Future-proofing: Asking questions that anticipate great challenges

This is a short post, but I really want to bring attention to this issue because uncertainty is the norm, and we all have to deal with it. How do we do that?

There is no right answer.

But, to start, we have to be conscious about it. Then, we have to make an effort to look at what isn’t there and formulate what could be. To do this, we can start by asking better questions. This is the same dilemma Clay Christensen was in when he was studying disruption. Because he knew that a primary task of leadership is asking questions that anticipate great challenges, to be able to help business leaders better deal with uncertainty and its many challenges, he had to start asking better questions himself.

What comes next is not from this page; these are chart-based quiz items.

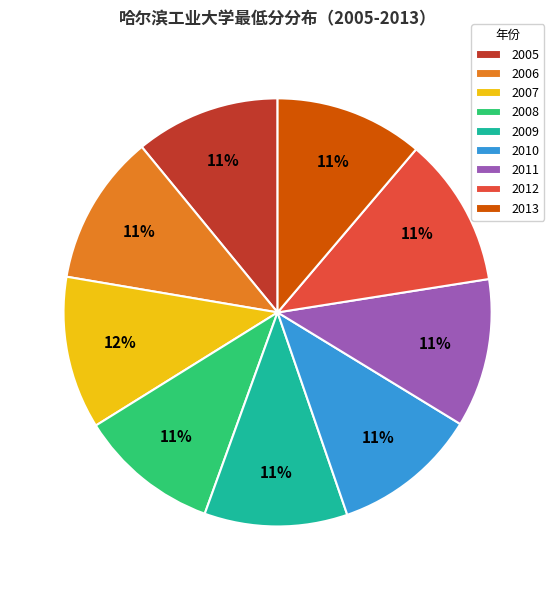

Is there any slice that represents more than half of the pie?

No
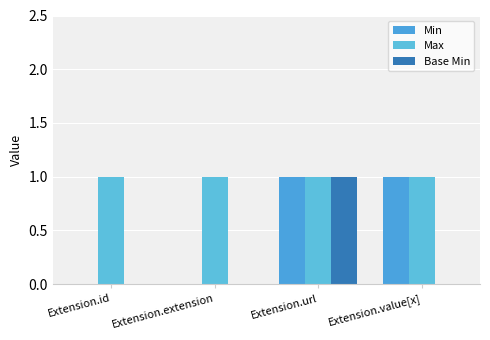

At which category is the sum across all series the highest?

Extension.url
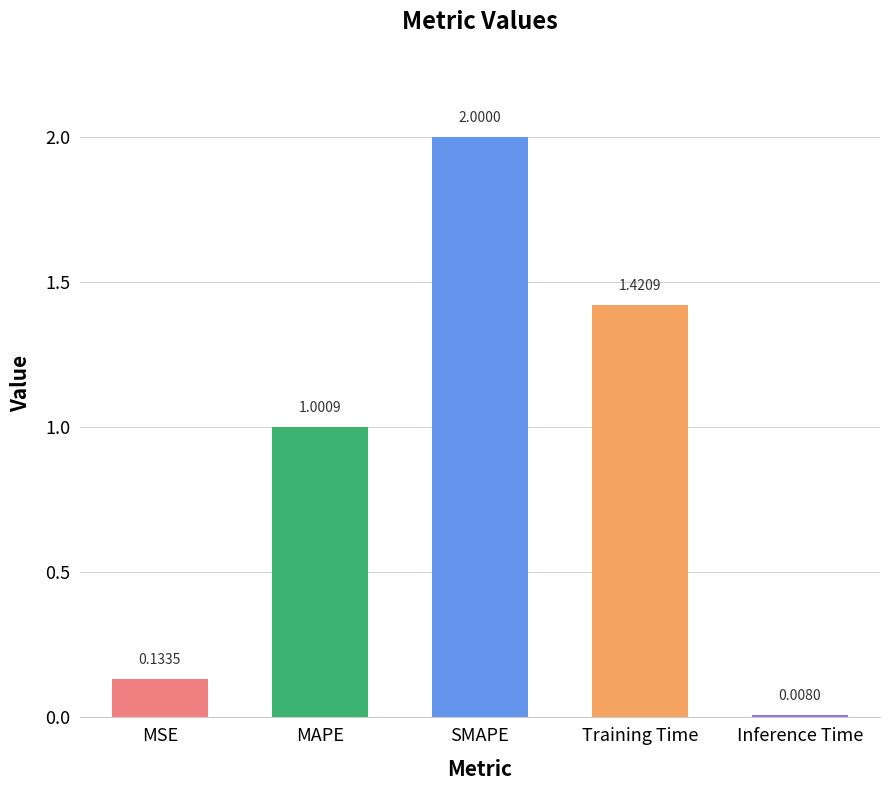

What is the label of the 5th bar from the right?

MSE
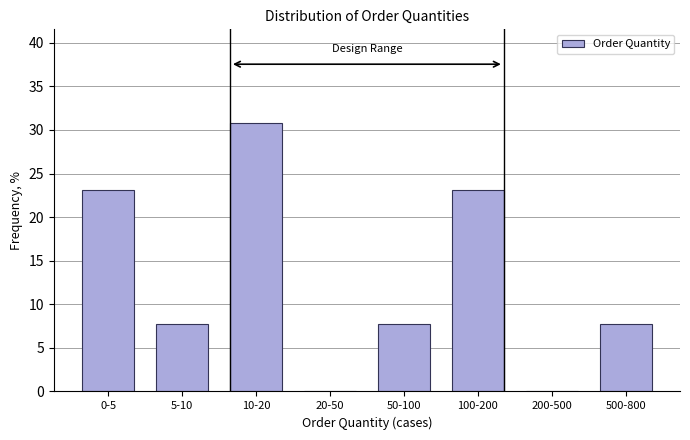

Where does the data first go above 7?

0-5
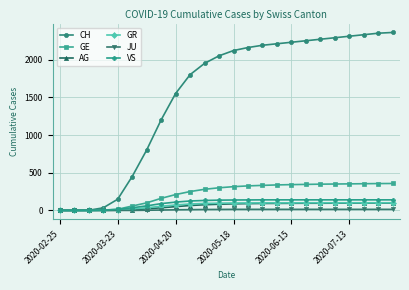

Which series has the largest total across all categories?

CH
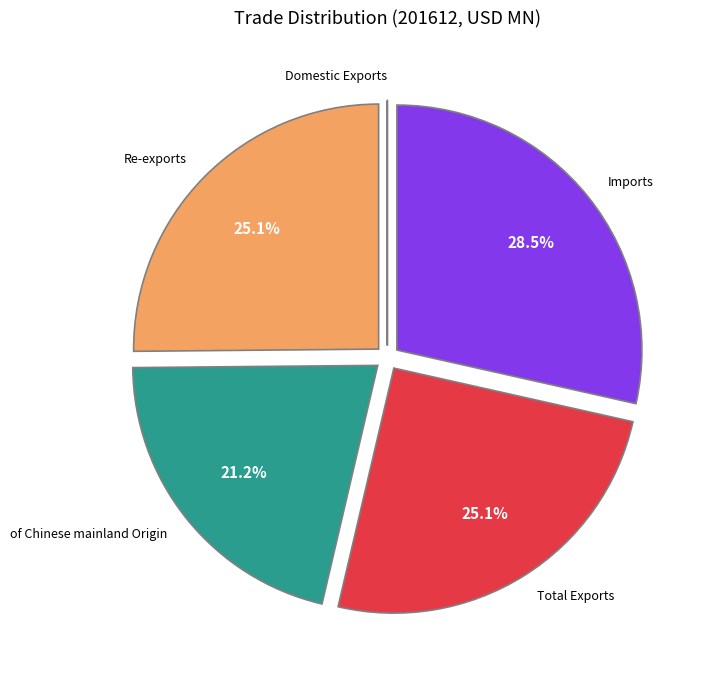

Does any single category account for the majority?

No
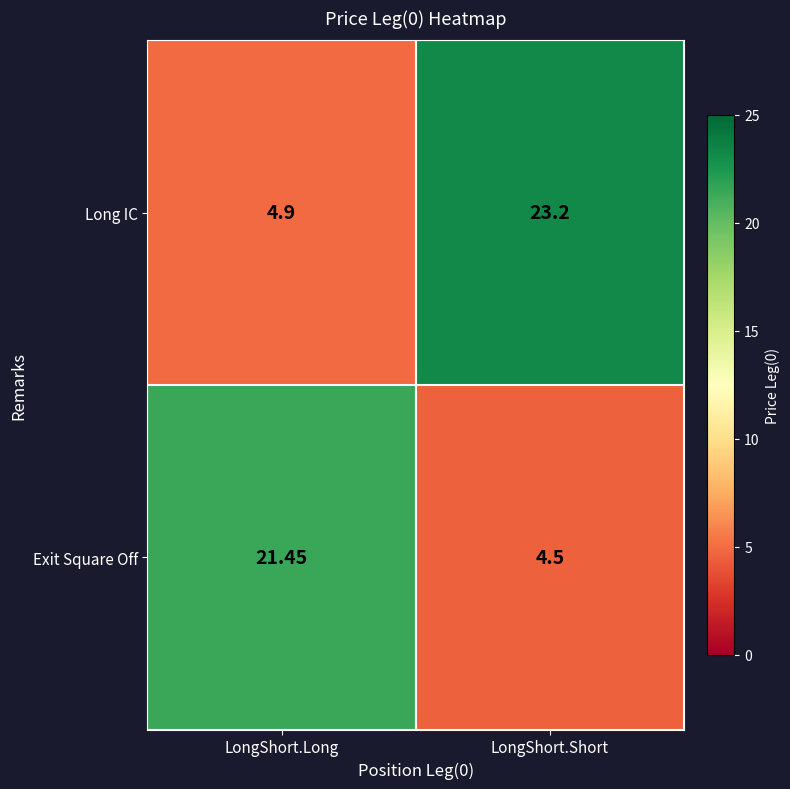

Between LongShort.Long and LongShort.Short, which series saw the biggest shift?

Long IC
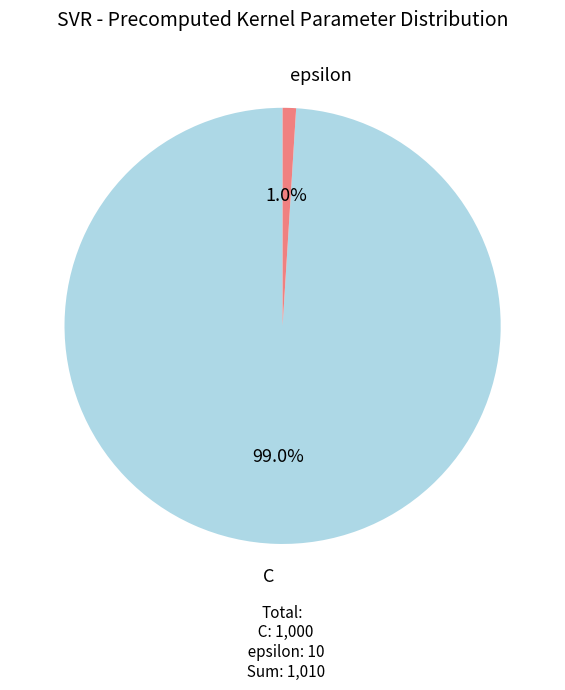

True or false: C accounts for 99% of the total.

True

So, here’s how he figured out how to start asking better questions (last paragraph):

Yes. I realized this back when I was an MBA student. I had an epiphany during a marketing course. We were studying a peanut butter company and I wrote down all the answers that the other students gave. Then I suddenly realized: Why was I writing all this down? I was never going to go work for a peanut butter company, and if I did, I wasn’t going to run into the problems that this management had faced 10 years before. But I paid all this tuition; I had to write something. So what notes would I take?

The next student to speak was a woman who made a brilliant comment. Instead of writing down what she said, I wrote down a question—the question I thought she had to have had in mind to think of this response. A bit later, a guy in the back row made a similarly insightful comment. I wrote down the question that he had clearly asked himself. The next morning, when I prepared a case for the day’s class, I put those two questions on the table next to me. I asked those questions of the case, and, holy cow, I saw things I would never have caught before. I came across as very smart that day.

Thereafter, I kept listening not to what smart people said as answers, but to the questions they were asking. Over time, I realized that although some questions seemed salient only once or twice, others were always important. That’s how I came up with the way I develop theories: Instead of looking at the data about today’s performance, I keep my attention on the questions I need to ask so I can catch the issues of the future.

So, anytime you hear or read an insightful comment, think about the question that lead to that comment. In other words, try to understand their thought process. I cannot stress this enough, it is much more effective to think about the thought process than to simply take everything as a given.

It is a point I take so seriously, that I always ask people how they came up with their ideas. As well as how they executed on them. After the fact, the “what” is irrelevant. It is already done. What is more important, is the “how”. It is the process in between, where all the thinking and rethinking was done, that matters the most.

In the end, you’ll become a better thinker.

Bottom line: Future-proofing yourself begins pondering the impossible. Questions are only the beginning. The next step, is to turn those questions into hypotheses that we can then test in a cheap and speedy way.